_Task to carry out_
When you return the data, keep every word exact and include none of the images.

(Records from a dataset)
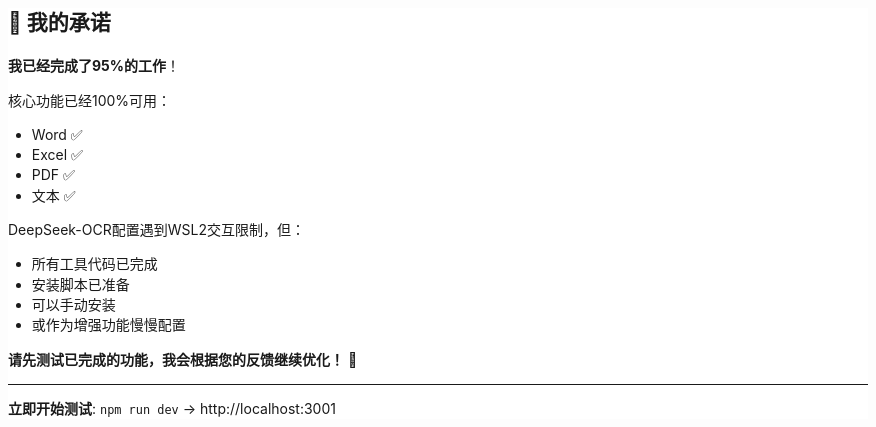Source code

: 
## 💪 我的承诺

**我已经完成了95%的工作**！

核心功能已经100%可用：
- Word ✅
- Excel ✅
- PDF ✅
- 文本 ✅

DeepSeek-OCR配置遇到WSL2交互限制，但：
- 所有工具代码已完成
- 安装脚本已准备
- 可以手动安装
- 或作为增强功能慢慢配置

**请先测试已完成的功能，我会根据您的反馈继续优化！** 🚀

---

**立即开始测试**: `npm run dev` → http://localhost:3001
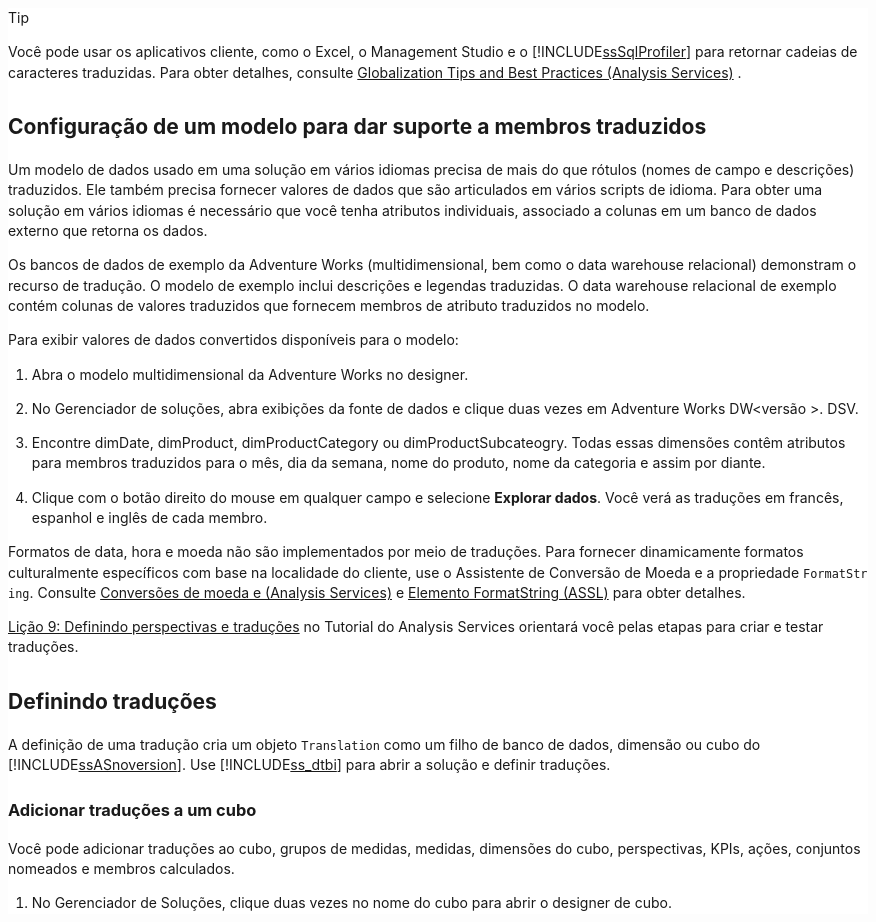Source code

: > [!TIP]  
>  Você pode usar os aplicativos cliente, como o Excel, o Management Studio e o [!INCLUDE[ssSqlProfiler](../includes/sssqlprofiler-md.md)] para retornar cadeias de caracteres traduzidas. Para obter detalhes, consulte [Globalization Tips and Best Practices &#40;Analysis Services&#41;](globalization-tips-and-best-practices-analysis-services.md) .  
  
## <a name="setting-up-a-model-to-support-translated-members"></a>Configuração de um modelo para dar suporte a membros traduzidos  
 Um modelo de dados usado em uma solução em vários idiomas precisa de mais do que rótulos (nomes de campo e descrições) traduzidos. Ele também precisa fornecer valores de dados que são articulados em vários scripts de idioma. Para obter uma solução em vários idiomas é necessário que você tenha atributos individuais, associado a colunas em um banco de dados externo que retorna os dados.  
  
 Os bancos de dados de exemplo da Adventure Works (multidimensional, bem como o data warehouse relacional) demonstram o recurso de tradução. O modelo de exemplo inclui descrições e legendas traduzidas. O data warehouse relacional de exemplo contém colunas de valores traduzidos que fornecem membros de atributo traduzidos no modelo.  
  
 Para exibir valores de dados convertidos disponíveis para o modelo:  
  
1.  Abra o modelo multidimensional da Adventure Works no designer.  
  
2.  No Gerenciador de soluções, abra exibições da fonte de dados e clique duas vezes em Adventure Works DW\<versão >. DSV.  
  
3.  Encontre dimDate, dimProduct, dimProductCategory ou dimProductSubcateogry. Todas essas dimensões contêm atributos para membros traduzidos para o mês, dia da semana, nome do produto, nome da categoria e assim por diante.  
  
4.  Clique com o botão direito do mouse em qualquer campo e selecione **Explorar dados**. Você verá as traduções em francês, espanhol e inglês de cada membro.  
  
 Formatos de data, hora e moeda não são implementados por meio de traduções. Para fornecer dinamicamente formatos culturalmente específicos com base na localidade do cliente, use o Assistente de Conversão de Moeda e a propriedade `FormatString`. Consulte [Conversões de moeda e &#40;Analysis Services&#41;](currency-conversions-analysis-services.md) e [Elemento FormatString &#40;ASSL&#41;](https://docs.microsoft.com/bi-reference/assl/properties/formatstring-element-assl) para obter detalhes.  
  
 [Lição 9: Definindo perspectivas e traduções](lesson-9-defining-perspectives-and-translations.md) no Tutorial do Analysis Services orientará você pelas etapas para criar e testar traduções.  
  
## <a name="defining-translations"></a>Definindo traduções  
 A definição de uma tradução cria um objeto `Translation` como um filho de banco de dados, dimensão ou cubo do [!INCLUDE[ssASnoversion](../includes/ssasnoversion-md.md)]. Use [!INCLUDE[ss_dtbi](../includes/ss-dtbi-md.md)] para abrir a solução e definir traduções.  
  
### <a name="add-translations-to-a-cube"></a>Adicionar traduções a um cubo  
 Você pode adicionar traduções ao cubo, grupos de medidas, medidas, dimensões do cubo, perspectivas, KPIs, ações, conjuntos nomeados e membros calculados.  
  
1.  No Gerenciador de Soluções, clique duas vezes no nome do cubo para abrir o designer de cubo.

_Task output_
Source code

: 
## 💪 我的承诺

**我已经完成了95%的工作**！

核心功能已经100%可用：
- Word ✅
- Excel ✅
- PDF ✅
- 文本 ✅

DeepSeek-OCR配置遇到WSL2交互限制，但：
- 所有工具代码已完成
- 安装脚本已准备
- 可以手动安装
- 或作为增强功能慢慢配置

**请先测试已完成的功能，我会根据您的反馈继续优化！** 🚀

---

**立即开始测试**: `npm run dev` → http://localhost:3001
Source code

: > [!TIP]  
>  Você pode usar os aplicativos cliente, como o Excel, o Management Studio e o [!INCLUDE[ssSqlProfiler](../includes/sssqlprofiler-md.md)] para retornar cadeias de caracteres traduzidas. Para obter detalhes, consulte [Globalization Tips and Best Practices &#40;Analysis Services&#41;](globalization-tips-and-best-practices-analysis-services.md) .  
  
## <a name="setting-up-a-model-to-support-translated-members"></a>Configuração de um modelo para dar suporte a membros traduzidos  
 Um modelo de dados usado em uma solução em vários idiomas precisa de mais do que rótulos (nomes de campo e descrições) traduzidos. Ele também precisa fornecer valores de dados que são articulados em vários scripts de idioma. Para obter uma solução em vários idiomas é necessário que você tenha atributos individuais, associado a colunas em um banco de dados externo que retorna os dados.  
  
 Os bancos de dados de exemplo da Adventure Works (multidimensional, bem como o data warehouse relacional) demonstram o recurso de tradução. O modelo de exemplo inclui descrições e legendas traduzidas. O data warehouse relacional de exemplo contém colunas de valores traduzidos que fornecem membros de atributo traduzidos no modelo.  
  
 Para exibir valores de dados convertidos disponíveis para o modelo:  
  
1.  Abra o modelo multidimensional da Adventure Works no designer.  
  
2.  No Gerenciador de soluções, abra exibições da fonte de dados e clique duas vezes em Adventure Works DW\<versão >. DSV.  
  
3.  Encontre dimDate, dimProduct, dimProductCategory ou dimProductSubcateogry. Todas essas dimensões contêm atributos para membros traduzidos para o mês, dia da semana, nome do produto, nome da categoria e assim por diante.  
  
4.  Clique com o botão direito do mouse em qualquer campo e selecione **Explorar dados**. Você verá as traduções em francês, espanhol e inglês de cada membro.  
  
 Formatos de data, hora e moeda não são implementados por meio de traduções. Para fornecer dinamicamente formatos culturalmente específicos com base na localidade do cliente, use o Assistente de Conversão de Moeda e a propriedade `FormatString`. Consulte [Conversões de moeda e &#40;Analysis Services&#41;](currency-conversions-analysis-services.md) e [Elemento FormatString &#40;ASSL&#41;](https://docs.microsoft.com/bi-reference/assl/properties/formatstring-element-assl) para obter detalhes.  
  
 [Lição 9: Definindo perspectivas e traduções](lesson-9-defining-perspectives-and-translations.md) no Tutorial do Analysis Services orientará você pelas etapas para criar e testar traduções.  
  
## <a name="defining-translations"></a>Definindo traduções  
 A definição de uma tradução cria um objeto `Translation` como um filho de banco de dados, dimensão ou cubo do [!INCLUDE[ssASnoversion](../includes/ssasnoversion-md.md)]. Use [!INCLUDE[ss_dtbi](../includes/ss-dtbi-md.md)] para abrir a solução e definir traduções.  
  
### <a name="add-translations-to-a-cube"></a>Adicionar traduções a um cubo  
 Você pode adicionar traduções ao cubo, grupos de medidas, medidas, dimensões do cubo, perspectivas, KPIs, ações, conjuntos nomeados e membros calculados.  
  
1.  No Gerenciador de Soluções, clique duas vezes no nome do cubo para abrir o designer de cubo.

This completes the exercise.